Canaan, a mining manufacturer, has closed its AI chip division, refocusing on ASIC for BTC. While this decision reduces business diversification, the company strengthens its position in traditional mining — miners are consolidating resources. If the BTC market continues to grow, this strategic decision may enhance the operational reliability of mining participants, though it does not create direct support for crypto value.
❌ Whales & institutions — additional BTC?
As of July 20, several large corporate players continue to accumulate BTC. In recent days, the vast majority of large transactions have been directed towards Bitcoin. This confirms the growing interest of institutional investors. While this is positive — real trust, such accumulation may cause short-term fluctuations related to the reallocation of capital.
❌ Global wave of hacks – over $2.17 billion stolen in crypto in the first half of 2025.
Chainalysis analysts recorded that in the first half of 2025, total losses from cyberattacks exceeded $2.17 billion — more than for the entire year of 2024. The lion's share was caused by the hacking of the ByBit platform, which was joined by another major attack on CoinDCX. Large-scale thefts have heightened concerns about the security of digital assets: trust in exchanges has been shaken, investors are again opting for cold wallets, and regulatory pressure on the industry is increasing.
✅ Altseason officially started: BTC stabilizes — capital flows to altcoins.
On July 21, analysts confirmed the collapse of BTC dominance — from 66% to ~60%. This is a sign of active capital shifting to altcoins — ETH, XRP, BNB, SOL. ETH has already updated a 7-month high, and SOL and other tokens are technically rising. Standard signal: altseason begins, providing potential for new profits in the second tier of the crypto market.
✅ XRP surges: +7% after the adoption of crypto laws.
After the approval of three crypto laws in the US Congress, XRP jumped to $3.48, gaining +7% in one day.
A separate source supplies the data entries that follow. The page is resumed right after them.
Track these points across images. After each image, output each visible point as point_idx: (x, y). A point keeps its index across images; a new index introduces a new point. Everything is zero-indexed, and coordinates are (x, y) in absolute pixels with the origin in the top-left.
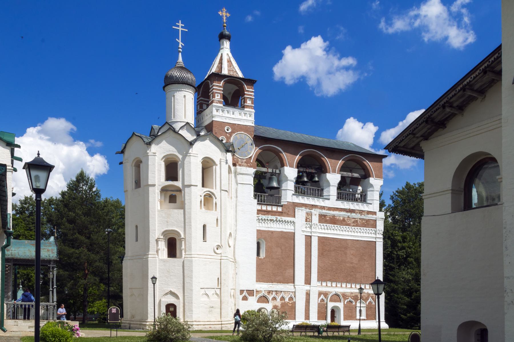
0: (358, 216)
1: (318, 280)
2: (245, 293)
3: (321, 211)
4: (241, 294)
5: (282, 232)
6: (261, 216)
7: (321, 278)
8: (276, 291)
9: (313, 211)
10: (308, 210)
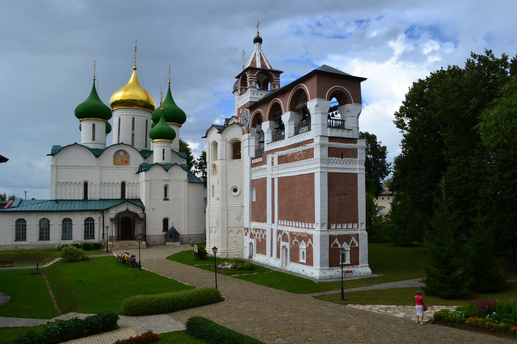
0: (300, 149)
1: (279, 219)
2: (246, 231)
5: (262, 178)
6: (253, 169)
7: (280, 218)
10: (272, 155)
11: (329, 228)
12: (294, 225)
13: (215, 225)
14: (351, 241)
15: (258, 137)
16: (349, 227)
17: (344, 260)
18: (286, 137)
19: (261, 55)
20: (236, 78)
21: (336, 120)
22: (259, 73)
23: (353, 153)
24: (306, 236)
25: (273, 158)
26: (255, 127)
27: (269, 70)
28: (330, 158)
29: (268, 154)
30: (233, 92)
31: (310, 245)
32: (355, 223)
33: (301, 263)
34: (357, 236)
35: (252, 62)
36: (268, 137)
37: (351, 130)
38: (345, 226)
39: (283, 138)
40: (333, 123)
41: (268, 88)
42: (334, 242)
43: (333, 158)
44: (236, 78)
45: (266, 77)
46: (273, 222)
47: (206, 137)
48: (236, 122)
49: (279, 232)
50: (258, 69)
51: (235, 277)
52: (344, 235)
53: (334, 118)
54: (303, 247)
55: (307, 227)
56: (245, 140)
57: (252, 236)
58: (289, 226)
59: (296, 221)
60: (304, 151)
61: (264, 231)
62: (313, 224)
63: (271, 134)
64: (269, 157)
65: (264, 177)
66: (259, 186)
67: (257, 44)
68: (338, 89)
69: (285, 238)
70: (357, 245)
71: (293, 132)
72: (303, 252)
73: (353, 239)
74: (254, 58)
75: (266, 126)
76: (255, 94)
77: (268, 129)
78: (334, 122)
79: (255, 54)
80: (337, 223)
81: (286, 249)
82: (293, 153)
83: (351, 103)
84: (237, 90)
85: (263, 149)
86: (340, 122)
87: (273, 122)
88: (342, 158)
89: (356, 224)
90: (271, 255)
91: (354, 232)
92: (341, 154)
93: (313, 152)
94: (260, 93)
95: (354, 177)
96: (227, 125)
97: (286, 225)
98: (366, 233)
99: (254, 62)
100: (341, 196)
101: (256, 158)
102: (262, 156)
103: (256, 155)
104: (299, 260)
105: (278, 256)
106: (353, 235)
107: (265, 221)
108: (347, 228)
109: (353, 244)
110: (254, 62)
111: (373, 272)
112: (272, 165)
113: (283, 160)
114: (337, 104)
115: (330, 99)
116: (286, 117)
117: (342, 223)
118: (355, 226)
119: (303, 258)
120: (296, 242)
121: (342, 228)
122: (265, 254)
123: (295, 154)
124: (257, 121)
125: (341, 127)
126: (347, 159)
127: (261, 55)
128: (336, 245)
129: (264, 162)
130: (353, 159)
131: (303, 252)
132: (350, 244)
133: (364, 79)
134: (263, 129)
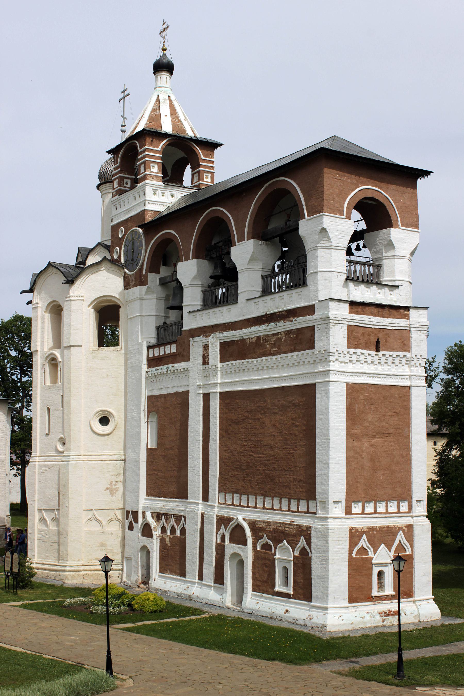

Corporations (VivoPower, Webus) have accumulated $421 million in XRP, and whale wallets added $7.1 billion — this raises the floor of demand and gives potential for the price to reach $10 if positive dynamics are maintained.
✅ ETH on the way to $4,000: institutional inflows + short squeeze.
Ethereum trades near $3,750, and analysts have detected a signal for a powerful short squeeze — a potential leap to $4,000. This is supported by the launch of ETH spot ETF and increased institutional demand. If this technical momentum works, ETH will receive significant support, confirming its status as the second-largest asset by market capitalization.
✅ Solana surpasses $101.9 billion capitalization.
On July 21, Solana first crossed the $101.9 billion capitalization mark, occupying high positions among blockchain platforms. This shows that investors are looking for altcoins with high potential for DeFi and NFTs development — a trend supported by cash flows from BTC stabilization.
✅ Should we expect an ETF boom? BTC history to $330,000.
Analysts point to a strong likelihood (~90%) of a new wave of crypto-ETFs being approved in the USA. Historically, such events have preceded significant bull markets — even predicting price micro-cycles that could elevate BTC to $330,000. Although this is an opinion from June, its relevance is supported by new legislative proposals and the influx of capital coming through structured instruments.